Sunday, January 08, 2012

Challenge Two

Sustain movement.

This challenge doesn’t just last one week, it lasts the whole year and beyond. It fits in with my aims for the year. Walking my dog recently I mused about his needs beyond the basics of food, shelter, and the chance to toilet. He needs human and canine contact, he needs to run (he’s a sighthound, they need to run), he needs a chance to just explore his environment sometimes. All species and types of animals have needs unique to them. This is an important idea to grasp for anyone who looks after animals (or birds etc). It’s an important concept for parents and for those in business and for people in relationships. Animals and people have their own needs, but we also have common needs.

Exercise has been shown to help with depression. I would suggest that movement is both a physical and a psychological need and yet still far too many of us lead sedentary lives. For months now I have seen little in the way of natural light. I have gone to work in the dark and come home in the dark. My weekends have been short on daylight and even shorter on actual sunlight. Here in the UK we’ve been having a wet winter, so that even when I have free time and its light it’s usually been tipping it down with rain. I haven’t wanted to get out and exercise - I’ve wanted to hibernate.

My challenge this week is to build on what I’ve done already to find ways around this. To fit movement into my inside life in a way that is sustainable. Sustaining and sustainable movement.

What I’ve done so far is to fit some short workouts into my routine. When I went onto anti-depressants nearly a year ago I realised that I could not be rubbish about remembering to take my medication. It had to be tacked into my routine rather than creating something novel. So I started taking my tablets with my morning coffee. I have coffee every morning. I do not forget my pills. I have a history of being rubbish with medication, so this is probably the first medication in my life I have consistently taken for any kind of length of time without messing up.

The short workouts have been tacked onto my shower routine. I do my little routine and then step straight until the shower. I don’t forget my shower so I don’t forget to work out.
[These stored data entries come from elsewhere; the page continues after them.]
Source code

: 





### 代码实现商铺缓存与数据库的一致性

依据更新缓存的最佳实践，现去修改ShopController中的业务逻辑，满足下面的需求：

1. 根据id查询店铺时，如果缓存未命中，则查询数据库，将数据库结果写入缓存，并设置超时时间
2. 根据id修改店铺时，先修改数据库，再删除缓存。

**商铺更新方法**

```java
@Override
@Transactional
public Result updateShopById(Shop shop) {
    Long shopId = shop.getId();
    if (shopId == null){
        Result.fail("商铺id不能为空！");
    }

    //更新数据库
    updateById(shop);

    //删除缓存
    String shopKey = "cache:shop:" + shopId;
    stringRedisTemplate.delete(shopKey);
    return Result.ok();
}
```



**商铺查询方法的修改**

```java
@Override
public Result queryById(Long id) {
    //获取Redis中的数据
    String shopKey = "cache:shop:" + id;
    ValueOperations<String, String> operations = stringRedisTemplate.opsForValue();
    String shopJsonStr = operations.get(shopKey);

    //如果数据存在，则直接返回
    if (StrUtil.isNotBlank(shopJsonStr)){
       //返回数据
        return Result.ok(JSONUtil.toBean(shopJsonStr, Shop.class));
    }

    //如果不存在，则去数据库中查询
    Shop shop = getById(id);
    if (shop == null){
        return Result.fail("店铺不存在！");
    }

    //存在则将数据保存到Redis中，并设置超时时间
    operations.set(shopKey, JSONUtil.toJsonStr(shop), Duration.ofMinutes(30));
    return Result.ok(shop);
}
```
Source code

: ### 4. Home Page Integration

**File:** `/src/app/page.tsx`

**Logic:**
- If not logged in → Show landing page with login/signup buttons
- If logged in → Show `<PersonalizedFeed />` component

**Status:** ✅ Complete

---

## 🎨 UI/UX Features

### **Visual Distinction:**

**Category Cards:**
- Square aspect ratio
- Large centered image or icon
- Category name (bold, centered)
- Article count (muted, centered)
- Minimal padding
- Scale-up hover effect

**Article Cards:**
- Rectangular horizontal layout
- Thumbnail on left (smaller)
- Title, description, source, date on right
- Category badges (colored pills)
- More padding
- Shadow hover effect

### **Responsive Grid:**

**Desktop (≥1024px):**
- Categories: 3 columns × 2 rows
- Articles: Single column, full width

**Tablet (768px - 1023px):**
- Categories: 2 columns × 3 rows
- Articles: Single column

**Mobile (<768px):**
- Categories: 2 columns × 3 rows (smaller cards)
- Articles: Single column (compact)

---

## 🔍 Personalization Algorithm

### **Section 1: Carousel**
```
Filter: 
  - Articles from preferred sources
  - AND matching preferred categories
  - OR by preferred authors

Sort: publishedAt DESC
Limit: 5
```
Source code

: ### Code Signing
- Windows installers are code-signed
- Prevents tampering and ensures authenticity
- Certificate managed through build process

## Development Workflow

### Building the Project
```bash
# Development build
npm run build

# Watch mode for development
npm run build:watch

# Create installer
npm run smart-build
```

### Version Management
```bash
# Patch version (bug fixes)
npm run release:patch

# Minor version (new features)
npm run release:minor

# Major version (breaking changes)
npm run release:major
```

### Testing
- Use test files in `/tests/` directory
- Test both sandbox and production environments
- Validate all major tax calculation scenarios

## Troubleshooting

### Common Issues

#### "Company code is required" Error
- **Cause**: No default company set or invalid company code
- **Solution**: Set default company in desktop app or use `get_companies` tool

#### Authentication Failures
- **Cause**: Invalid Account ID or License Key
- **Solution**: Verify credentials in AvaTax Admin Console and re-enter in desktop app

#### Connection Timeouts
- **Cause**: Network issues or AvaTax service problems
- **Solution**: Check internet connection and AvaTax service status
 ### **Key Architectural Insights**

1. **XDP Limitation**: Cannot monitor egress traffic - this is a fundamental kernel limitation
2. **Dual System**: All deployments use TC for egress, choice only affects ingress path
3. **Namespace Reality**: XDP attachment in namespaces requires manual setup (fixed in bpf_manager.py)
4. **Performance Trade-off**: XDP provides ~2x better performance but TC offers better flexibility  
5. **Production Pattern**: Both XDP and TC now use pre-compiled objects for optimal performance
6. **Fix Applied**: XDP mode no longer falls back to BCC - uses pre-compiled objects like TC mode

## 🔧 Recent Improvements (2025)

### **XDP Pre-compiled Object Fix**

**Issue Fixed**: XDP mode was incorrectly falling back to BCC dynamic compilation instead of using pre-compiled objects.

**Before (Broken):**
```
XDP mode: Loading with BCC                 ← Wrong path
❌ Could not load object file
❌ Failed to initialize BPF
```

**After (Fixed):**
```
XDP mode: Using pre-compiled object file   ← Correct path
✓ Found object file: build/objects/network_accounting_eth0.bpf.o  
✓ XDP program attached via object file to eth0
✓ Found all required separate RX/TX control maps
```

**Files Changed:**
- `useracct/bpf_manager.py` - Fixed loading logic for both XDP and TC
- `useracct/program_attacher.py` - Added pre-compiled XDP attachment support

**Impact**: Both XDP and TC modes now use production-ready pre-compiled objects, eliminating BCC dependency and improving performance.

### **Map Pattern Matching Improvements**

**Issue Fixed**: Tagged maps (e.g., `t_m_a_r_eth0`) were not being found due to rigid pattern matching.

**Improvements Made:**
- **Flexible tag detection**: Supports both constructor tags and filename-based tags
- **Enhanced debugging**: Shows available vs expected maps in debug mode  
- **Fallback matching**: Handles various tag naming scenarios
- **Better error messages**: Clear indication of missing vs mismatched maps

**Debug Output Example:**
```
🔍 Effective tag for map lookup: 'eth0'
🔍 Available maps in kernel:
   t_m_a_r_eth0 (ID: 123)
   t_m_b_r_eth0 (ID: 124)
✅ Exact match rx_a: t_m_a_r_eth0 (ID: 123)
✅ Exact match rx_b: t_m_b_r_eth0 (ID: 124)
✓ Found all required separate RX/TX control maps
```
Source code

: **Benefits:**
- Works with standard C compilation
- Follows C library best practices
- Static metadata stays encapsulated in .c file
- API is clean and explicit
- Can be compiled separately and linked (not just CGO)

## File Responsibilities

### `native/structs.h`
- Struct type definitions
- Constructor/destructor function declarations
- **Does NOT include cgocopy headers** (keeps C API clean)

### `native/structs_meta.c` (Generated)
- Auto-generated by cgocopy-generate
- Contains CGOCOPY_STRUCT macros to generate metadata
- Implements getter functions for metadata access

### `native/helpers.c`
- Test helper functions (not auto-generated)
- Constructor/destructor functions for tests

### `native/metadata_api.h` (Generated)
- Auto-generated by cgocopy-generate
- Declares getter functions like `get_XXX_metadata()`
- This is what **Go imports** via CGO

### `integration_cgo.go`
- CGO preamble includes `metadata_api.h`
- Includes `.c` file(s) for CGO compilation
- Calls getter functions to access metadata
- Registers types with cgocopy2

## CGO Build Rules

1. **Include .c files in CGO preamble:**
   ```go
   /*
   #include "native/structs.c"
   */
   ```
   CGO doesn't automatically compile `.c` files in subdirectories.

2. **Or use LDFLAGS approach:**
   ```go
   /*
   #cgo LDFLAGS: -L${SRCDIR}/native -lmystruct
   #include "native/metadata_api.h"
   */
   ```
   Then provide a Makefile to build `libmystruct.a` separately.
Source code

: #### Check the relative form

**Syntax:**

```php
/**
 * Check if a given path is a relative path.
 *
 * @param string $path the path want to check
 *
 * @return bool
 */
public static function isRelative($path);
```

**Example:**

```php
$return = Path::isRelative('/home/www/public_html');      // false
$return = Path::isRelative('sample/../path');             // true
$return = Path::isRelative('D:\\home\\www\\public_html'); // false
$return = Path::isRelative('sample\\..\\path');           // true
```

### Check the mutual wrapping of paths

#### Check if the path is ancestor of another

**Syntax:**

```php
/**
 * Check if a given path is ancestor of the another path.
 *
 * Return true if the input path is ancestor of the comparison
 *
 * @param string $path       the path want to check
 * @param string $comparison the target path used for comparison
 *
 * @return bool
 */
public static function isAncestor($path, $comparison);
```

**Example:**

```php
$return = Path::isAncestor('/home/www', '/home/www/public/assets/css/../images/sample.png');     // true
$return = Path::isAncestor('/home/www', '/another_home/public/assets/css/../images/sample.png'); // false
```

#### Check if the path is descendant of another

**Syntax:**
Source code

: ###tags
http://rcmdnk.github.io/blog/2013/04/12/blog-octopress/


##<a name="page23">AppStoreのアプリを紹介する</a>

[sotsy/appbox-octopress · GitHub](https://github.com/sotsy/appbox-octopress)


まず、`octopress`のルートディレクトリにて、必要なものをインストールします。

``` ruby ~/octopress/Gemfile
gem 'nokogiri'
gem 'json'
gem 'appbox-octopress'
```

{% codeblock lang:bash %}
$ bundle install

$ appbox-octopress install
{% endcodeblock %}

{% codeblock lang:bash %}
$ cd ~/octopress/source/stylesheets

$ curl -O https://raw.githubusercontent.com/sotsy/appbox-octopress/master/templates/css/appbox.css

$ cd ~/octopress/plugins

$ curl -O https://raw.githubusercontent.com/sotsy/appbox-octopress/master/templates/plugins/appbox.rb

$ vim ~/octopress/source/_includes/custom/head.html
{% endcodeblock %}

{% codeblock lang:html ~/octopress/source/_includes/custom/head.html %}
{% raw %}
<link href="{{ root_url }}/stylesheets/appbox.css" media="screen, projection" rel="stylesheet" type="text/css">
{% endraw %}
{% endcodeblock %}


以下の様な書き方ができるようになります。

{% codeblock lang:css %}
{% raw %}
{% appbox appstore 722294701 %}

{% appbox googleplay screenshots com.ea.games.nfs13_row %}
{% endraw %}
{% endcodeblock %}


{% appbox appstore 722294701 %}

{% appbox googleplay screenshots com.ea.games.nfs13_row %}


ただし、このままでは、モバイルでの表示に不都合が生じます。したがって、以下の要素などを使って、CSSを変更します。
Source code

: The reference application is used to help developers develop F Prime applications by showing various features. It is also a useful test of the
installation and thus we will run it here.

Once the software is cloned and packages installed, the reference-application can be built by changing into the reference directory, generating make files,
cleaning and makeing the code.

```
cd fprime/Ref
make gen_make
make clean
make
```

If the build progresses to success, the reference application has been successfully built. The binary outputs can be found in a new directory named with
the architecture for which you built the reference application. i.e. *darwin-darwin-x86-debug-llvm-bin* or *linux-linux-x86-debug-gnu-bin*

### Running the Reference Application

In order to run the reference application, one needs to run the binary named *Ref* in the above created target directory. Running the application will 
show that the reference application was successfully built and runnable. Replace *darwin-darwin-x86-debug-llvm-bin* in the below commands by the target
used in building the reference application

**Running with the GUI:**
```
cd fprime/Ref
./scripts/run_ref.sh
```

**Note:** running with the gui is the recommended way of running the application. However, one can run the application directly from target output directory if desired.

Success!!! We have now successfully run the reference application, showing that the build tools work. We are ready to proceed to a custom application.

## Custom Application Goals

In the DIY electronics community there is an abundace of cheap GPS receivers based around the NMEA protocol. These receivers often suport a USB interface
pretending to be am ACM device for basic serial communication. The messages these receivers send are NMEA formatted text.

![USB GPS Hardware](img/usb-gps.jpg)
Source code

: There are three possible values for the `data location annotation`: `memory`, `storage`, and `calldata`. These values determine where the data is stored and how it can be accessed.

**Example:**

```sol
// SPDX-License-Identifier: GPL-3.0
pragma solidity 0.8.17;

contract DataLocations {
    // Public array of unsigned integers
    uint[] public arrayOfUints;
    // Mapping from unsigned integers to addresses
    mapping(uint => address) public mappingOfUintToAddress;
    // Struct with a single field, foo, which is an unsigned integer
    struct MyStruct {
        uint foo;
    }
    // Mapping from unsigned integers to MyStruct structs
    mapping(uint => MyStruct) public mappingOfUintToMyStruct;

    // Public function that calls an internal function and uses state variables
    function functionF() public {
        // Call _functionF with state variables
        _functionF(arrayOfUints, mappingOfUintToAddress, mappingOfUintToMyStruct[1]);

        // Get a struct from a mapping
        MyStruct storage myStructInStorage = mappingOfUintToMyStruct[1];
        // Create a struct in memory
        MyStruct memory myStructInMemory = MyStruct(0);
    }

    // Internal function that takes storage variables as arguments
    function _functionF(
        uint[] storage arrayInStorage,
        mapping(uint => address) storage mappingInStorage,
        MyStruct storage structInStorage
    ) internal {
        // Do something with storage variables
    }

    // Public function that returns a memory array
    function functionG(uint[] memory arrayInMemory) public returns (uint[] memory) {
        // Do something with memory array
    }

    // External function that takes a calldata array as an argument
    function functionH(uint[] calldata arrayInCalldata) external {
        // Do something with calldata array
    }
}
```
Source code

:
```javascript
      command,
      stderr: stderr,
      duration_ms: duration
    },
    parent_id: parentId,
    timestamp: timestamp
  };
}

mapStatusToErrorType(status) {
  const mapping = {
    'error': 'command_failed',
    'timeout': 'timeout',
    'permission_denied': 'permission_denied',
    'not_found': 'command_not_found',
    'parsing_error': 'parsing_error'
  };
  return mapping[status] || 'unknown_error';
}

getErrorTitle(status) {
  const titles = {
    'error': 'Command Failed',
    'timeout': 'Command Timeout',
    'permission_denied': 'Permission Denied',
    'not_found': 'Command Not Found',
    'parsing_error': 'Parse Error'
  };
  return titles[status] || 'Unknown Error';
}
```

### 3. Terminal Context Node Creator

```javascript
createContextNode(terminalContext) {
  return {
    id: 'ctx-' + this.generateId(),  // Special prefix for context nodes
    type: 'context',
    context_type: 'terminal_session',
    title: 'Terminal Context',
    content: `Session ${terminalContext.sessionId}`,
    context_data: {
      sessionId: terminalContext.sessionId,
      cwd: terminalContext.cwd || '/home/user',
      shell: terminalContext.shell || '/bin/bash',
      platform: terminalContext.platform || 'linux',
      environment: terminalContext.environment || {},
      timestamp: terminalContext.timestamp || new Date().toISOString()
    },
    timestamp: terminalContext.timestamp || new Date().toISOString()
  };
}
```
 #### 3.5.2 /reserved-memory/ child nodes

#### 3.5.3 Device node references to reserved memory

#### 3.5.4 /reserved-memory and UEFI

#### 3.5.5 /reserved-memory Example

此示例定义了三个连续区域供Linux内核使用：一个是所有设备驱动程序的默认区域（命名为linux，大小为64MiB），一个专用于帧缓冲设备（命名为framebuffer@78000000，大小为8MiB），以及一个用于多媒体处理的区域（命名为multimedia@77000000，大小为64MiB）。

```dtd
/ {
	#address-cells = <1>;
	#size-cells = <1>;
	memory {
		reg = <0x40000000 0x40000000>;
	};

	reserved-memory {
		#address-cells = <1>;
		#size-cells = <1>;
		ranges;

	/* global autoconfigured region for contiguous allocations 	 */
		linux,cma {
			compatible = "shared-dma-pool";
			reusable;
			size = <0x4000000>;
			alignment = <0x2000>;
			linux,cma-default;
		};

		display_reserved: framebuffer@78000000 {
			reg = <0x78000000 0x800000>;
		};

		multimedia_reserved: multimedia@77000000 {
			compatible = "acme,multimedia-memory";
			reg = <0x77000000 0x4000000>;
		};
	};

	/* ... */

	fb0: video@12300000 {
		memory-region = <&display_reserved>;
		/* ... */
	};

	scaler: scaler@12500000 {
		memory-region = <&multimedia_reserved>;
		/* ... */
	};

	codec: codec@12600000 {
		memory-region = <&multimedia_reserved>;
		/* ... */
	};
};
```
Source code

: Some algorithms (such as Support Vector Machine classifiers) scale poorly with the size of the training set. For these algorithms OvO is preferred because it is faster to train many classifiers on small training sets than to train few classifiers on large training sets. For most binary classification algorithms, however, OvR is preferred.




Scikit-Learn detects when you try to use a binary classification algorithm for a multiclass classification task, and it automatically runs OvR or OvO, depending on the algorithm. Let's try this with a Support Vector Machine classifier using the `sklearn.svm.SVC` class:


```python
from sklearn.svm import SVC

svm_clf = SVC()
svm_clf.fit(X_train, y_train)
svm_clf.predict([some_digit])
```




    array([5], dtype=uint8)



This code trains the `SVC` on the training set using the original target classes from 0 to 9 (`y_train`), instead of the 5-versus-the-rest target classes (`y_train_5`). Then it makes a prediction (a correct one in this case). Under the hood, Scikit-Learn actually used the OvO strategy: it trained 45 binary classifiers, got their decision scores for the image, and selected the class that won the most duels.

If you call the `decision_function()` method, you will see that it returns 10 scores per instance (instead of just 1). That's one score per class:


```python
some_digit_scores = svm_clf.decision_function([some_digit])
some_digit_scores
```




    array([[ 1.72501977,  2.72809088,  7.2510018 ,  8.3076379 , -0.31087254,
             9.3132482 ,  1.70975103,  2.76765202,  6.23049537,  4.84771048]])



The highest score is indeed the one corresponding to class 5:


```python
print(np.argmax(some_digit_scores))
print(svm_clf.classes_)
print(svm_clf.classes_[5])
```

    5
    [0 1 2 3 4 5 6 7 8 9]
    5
I walk the dog in the morning, so I get some exercise then anyway, but I am thinking about adding some stretches in for whilst I get dressed.

Whilst it’s been so wet and windy I haven’t had much interest in getting outside during my breaks at work, but I do park away from the building so I have more walking to do at the beginning and end of my day. Ideas for during the working day include things like getting up for a walk around the office at intervals, running up and down the stairs a couple of times during a break, having a standing desk, and doing exercises in your chair.

This post, albeit now nearly 10 months old,  on livingthenorishedlife has been some of the inspiration in building up the activity in my life.

I came across this post about standing desks and I wanted to share it;
http://smarterware.org/7102/how-and-why-i-switched-to-a-standing-desk

But then I also want to share what Mark Sisson had to suggest for those of us who sit at a desk all day; 16 tips for deskjockeys.

I have a handout of some desk exercises but they’re a little awkward to copy out, but here someone has done that for me already.

Sometimes it take a little creativity in order to work out how you can fit more movement into your life, but hopefully you still find some inspiration above.

Your challenge for the week is to get moving and make it part of what you do naturally. Our ancestors did not go to the gym, and there is the suggestion that doing set “exercise” can make us less active outside of those times. If we’re trying to learn the lessons of past, I think when it comes to fitness the lesson isn’t just to get strong or be able to run fast, but to be able to sustain movement. I’ve spent plenty of time camping in the woods and I know that largely people who can’t sustain movement can’t cope well with being in such a primal setting. I know, because usually that’s been me and I want that to change.